Let's Encrypt Certificates: DNS Blocked
The certs Jenkins job has been failing for a while, ever since I blocked
outbound DNS traffic to the Internet. The problem is lego
queries DNS for
each domain in the certificate request repeatedly until it sees the
_acme-challenge
TXT record it created. With DNS traffic blocked, it is never
able to contact the configured DNS servers (was Cloudflare, now Quad9) so it
just waits until its timeout expires.
Attempt 1: _acme-challenge
CNAME
At first, I thought the problem was simply that lego
just needed a DNS
server. I couldn't remember why I configured it to use a third-party server,
so I just disabled that. By default, it uses the same name servers as the
operating system. Unfortunately, I quickly remembered the reason I needed to
use an external DNS server: the internal name servers have different records
for pyrocufflink.blue.
I remembered reading about using CNAME records to "redirect" ACME challenges to another domain, so I thought I would try that for pyrocufflink.blue:
_acme-challenge CNAME 5 _acme-challenge.o-ak4p9kqlmt5uuc.com
This should tell Let's Encrypt to look for its TXT record in the
o-ak4p9kqlmt5uuc.com domain instead of the pyrocufflink.blue domain.
Unfortunately, it seems that lego
does not support this, even with
LEGO_EXPERIMENTAL_CNAME_SUPPORT=true
, for Namecheap.
In any case, I later discovered that this would not have helped.
Attempt 2: DNS-over-HTTPS Proxy
Since I couldn't get lego
to work with the CNAME trick, I decided to try
using a DNS-over-HTTPS (DoH) proxy to tunnel DNS queries to an external name
server. I looked at dnscrypt-proxy
and cloudflared
, as these were the only
two implementations of DNS-to-DoH proxies I could find. cloudflared
is
simple and requires no configuration, but it's a 40 megabyte binary.
dnscrypt-proxy
, on the other hand is a bit smaller (10 MB), but more
complicated to run. It requires a configuration file and at least one
reference to a list of public resolvers, which it must fetch and load when it
starts up.
I made some modifications to the CI pipeline to support starting and stopping
the DoH proxy, and configured lego
to send its queries there instead.
Unfortunately, this didn't work, either. It turns out lego
only uses the
configured name server to find the NS
records for the domain in question.
Once it gets the names of the authoritative name servers, it sends queries to
them directly, NOT through the configured server.
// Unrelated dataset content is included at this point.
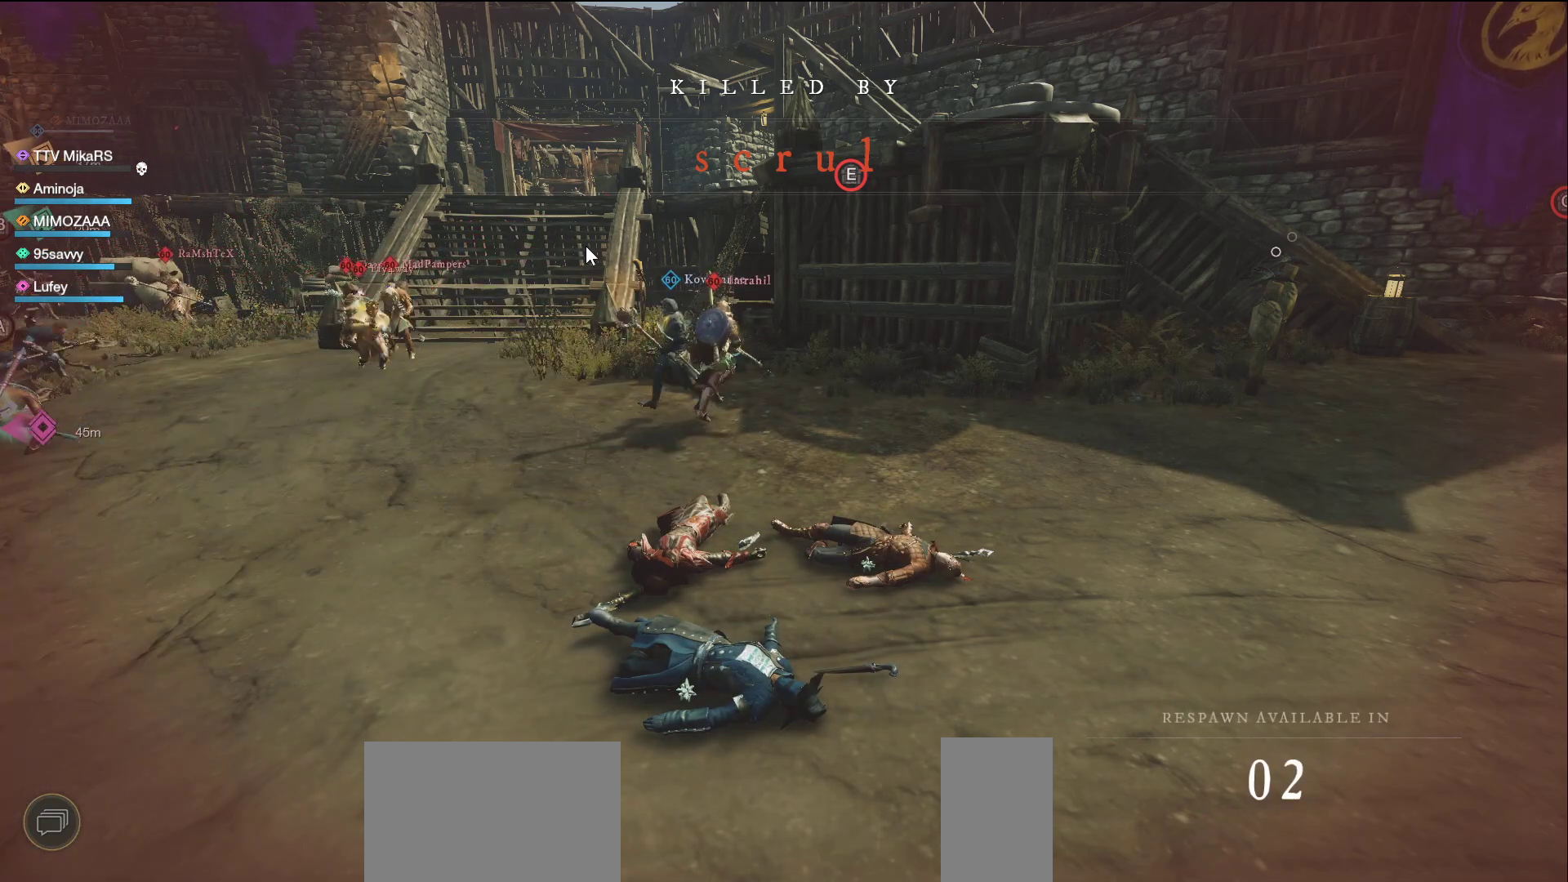
{"keys": [], "mouse": [], "events": [[217, "mouse_left", "down"], [417, "mouse_left", "up"]]}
I was able to determine this by watching the network traffic with tshark
for
both "normal" DNS and DoH-proxied DNS:
tshark -i any port domain
tshark -i lo -d tcp.port==5053,dns -d udp.port==5053,dns port 5053
(port 5053 is where dnscrypt-proxy
is listening)
I could see lego
making TXT and NS record requests to dnscrypt-proxy
, and
then switching to making TXT requred requests to external servers. I am not
sure why it bothers making the initial TXT request, since it does not seem to
care about the result, whether it is correct or not.
Temporary Solution
I am not sure exactly where to go from here. It seems lego
is simply
incompatible with strict DNS. I will most likely need to find an alternate
ACME client that:
- Supports Namecheap API
- Works without access to the authoritative name servers
- Is simple enough to install that it can be run from a Jenkins job
Alternatively, I may investigate
acme-dns. I may be able to combine CNAME
records in the target domains pointing to a (sub-)domain hosted by acme-dns
to get lego
to work correctly. I would just have to make sure that the
server is accessible both internally and externally.
In the meantime, I have added firewall rules to allow outbound DNS to Namecheap servers only.